Flight Lt. Craig Chaseling, who has been at Fairchild for more than two years, said he believes the new flight lieutenant should be able to refuel just about everything while on this assignment. "I have refueled nearly every type of aircraft but the F-22 and the F-117," Chaseling said. "I would really like to get a chance to refuel those because they are the cutting edge of the aviation technology."
A C-130 pilot, as well as a PC-9 (a T-6 U.S. trainer equivalent) pilot, Chaseling brings more than 4,200 flying hours and instructional experience in his 12-year career to his U.S. counterparts. "Professionally, it's been an incredible operational experience for me. And personally, my family and I have enjoyed our living experience in the United States. I have learned to ski, and we have done a lot of traveling," Chaseling said.
But the assignment has not been without challenges. "Command and control structure and rules and regulations are somewhat different here, so it's been a challenge to adjust," he said. "The end results are the same, but how the goals are achieved is different. Also, every time we need to deploy, there is a very strict protocol for the United States to put in a request with the Australian government to approve our participation. We cannot deploy to all the locations the U.S. forces deploy."

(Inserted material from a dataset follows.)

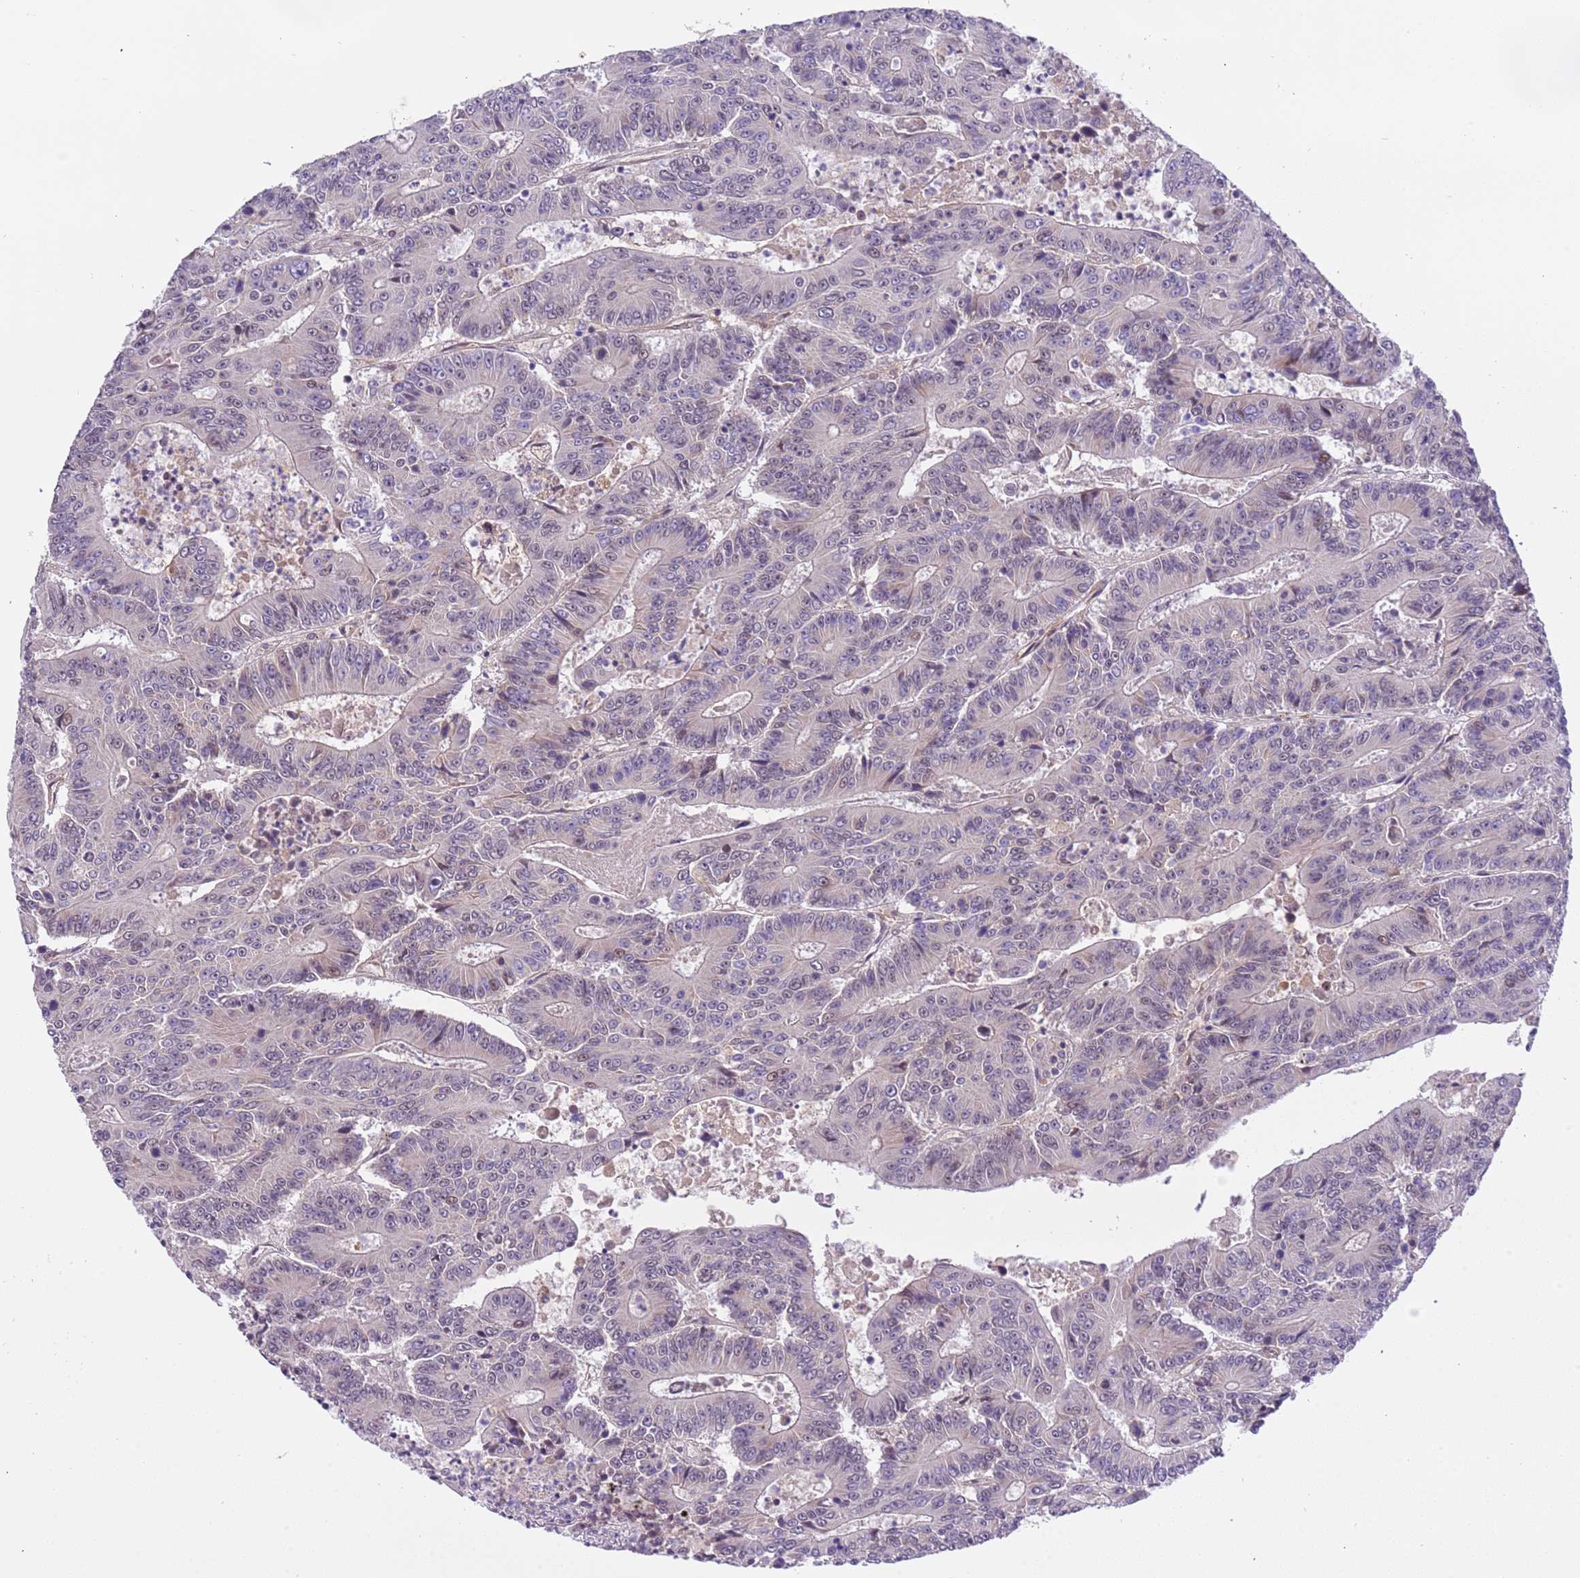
{"staining": {"intensity": "negative", "quantity": "none", "location": "none"}, "tissue": "colorectal cancer", "cell_type": "Tumor cells", "image_type": "cancer", "snomed": [{"axis": "morphology", "description": "Adenocarcinoma, NOS"}, {"axis": "topography", "description": "Colon"}], "caption": "The micrograph shows no significant positivity in tumor cells of adenocarcinoma (colorectal). (Brightfield microscopy of DAB (3,3'-diaminobenzidine) IHC at high magnification).", "gene": "MAGEF1", "patient": {"sex": "male", "age": 83}}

Since his arrival, Chaseling has upgraded to instructor pilot and now holds the position of the squadron's chief of training. "Because of their hours and experience, they upgrade to instructor pilot fairly quickly," Bernier said. "They have also taken on additional duties and do everything we do and more.
"These are highly qualified individuals, exceptional in every way and very dedicated to doing a good job while here, and it shows," Bernier said.
The hard work and dedication has paid off for Chaseling. He was selected as the squadron's instructor pilot of the quarter.
He said his most memorable mission was supporting the Space Shuttle Discovery STS-114 mission. "Last August, we flew a KC-135 as the pathfinder aircraft ahead of the Boeing 747 shuttle carrier from Edwards Air Force Base, Calif., to Kennedy Space Center, Fla., with a few stops on the way. "This was the first time a KC-135 had been a pathfinder aircraft for NASA," he said. "This particular mission included the Australian astronaut, Andrew Thomas, so it was quite the experience of a life time."
Both pilots agree that this assignment is a great opportunity and a two-way street for both governments to build closer ties and share new ideas and techniques while working as allied nations.
"Flying with the Australian pilots on a day-to-day basis has really given us a great opportunity to exchange ideas on how we operate," U.S. Air Force Maj. Landon Walker, 93rd ARS chief of standardization and evaluation, said.
"The Aussies look at what we do from a totally different viewpoint," he said. "They give us a fresh perspective about how we do business."